> [Job item]: Locate the word "facing" in the data below, then copy every line that holds it.

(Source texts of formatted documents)
※
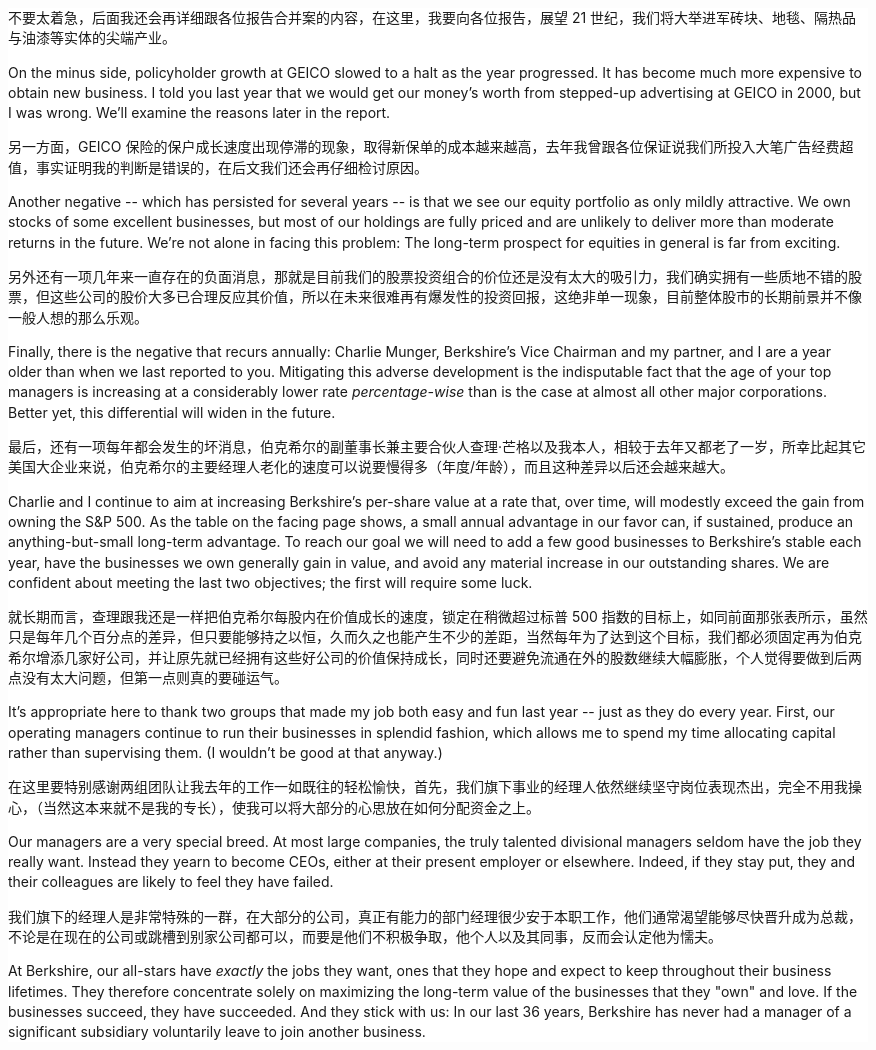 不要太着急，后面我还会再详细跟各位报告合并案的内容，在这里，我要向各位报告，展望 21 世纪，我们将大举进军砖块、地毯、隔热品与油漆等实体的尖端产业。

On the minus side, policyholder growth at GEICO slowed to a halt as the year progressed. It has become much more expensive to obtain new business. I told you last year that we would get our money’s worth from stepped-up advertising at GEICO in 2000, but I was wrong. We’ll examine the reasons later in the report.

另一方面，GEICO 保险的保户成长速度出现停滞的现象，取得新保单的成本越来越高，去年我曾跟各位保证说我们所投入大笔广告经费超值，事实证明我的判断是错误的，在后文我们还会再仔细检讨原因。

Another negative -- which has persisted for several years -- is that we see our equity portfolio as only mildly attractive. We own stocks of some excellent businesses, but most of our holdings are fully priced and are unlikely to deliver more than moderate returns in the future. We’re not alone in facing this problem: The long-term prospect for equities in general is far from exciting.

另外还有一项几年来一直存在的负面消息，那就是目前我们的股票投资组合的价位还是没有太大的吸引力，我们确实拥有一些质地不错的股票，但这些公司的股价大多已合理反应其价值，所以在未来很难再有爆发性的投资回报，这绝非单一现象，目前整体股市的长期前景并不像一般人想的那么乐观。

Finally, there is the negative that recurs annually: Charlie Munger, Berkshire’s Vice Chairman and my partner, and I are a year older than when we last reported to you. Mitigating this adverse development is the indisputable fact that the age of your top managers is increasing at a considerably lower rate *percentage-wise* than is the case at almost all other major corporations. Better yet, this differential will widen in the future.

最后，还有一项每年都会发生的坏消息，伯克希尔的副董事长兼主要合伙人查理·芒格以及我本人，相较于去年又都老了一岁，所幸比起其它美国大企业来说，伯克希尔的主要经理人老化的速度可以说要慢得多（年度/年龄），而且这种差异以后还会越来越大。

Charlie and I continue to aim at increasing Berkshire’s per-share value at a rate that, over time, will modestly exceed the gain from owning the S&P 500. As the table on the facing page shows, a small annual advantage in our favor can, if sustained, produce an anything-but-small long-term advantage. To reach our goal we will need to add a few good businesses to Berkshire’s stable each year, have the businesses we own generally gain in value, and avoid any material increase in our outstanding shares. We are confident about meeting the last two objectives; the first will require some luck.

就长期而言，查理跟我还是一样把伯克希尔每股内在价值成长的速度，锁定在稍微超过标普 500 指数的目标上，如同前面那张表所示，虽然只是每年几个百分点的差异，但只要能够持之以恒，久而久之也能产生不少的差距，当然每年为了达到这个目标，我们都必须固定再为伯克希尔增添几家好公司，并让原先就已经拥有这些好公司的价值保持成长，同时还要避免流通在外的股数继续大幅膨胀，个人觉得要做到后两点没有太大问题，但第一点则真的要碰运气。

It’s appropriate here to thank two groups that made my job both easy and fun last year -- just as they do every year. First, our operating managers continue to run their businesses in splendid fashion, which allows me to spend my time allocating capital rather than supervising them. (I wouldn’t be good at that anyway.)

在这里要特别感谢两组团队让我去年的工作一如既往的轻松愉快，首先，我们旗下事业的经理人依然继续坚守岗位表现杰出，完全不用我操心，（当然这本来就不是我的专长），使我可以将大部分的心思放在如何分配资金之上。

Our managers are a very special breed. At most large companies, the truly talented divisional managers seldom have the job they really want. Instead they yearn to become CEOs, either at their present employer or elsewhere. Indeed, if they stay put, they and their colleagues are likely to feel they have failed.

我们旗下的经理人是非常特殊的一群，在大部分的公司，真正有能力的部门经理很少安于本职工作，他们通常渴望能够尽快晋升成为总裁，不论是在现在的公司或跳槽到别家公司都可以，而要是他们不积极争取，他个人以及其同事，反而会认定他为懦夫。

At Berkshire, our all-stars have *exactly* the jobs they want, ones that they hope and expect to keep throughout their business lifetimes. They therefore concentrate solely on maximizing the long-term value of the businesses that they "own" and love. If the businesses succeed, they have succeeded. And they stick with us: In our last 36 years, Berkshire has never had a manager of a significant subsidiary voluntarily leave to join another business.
※
> [Task response]:
Another negative -- which has persisted for several years -- is that we see our equity portfolio as only mildly attractive. We own stocks of some excellent businesses, but most of our holdings are fully priced and are unlikely to deliver more than moderate returns in the future. We’re not alone in facing this problem: The long-term prospect for equities in general is far from exciting.
Charlie and I continue to aim at increasing Berkshire’s per-share value at a rate that, over time, will modestly exceed the gain from owning the S&P 500. As the table on the facing page shows, a small annual advantage in our favor can, if sustained, produce an anything-but-small long-term advantage. To reach our goal we will need to add a few good businesses to Berkshire’s stable each year, have the businesses we own generally gain in value, and avoid any material increase in our outstanding shares. We are confident about meeting the last two objectives; the first will require some luck.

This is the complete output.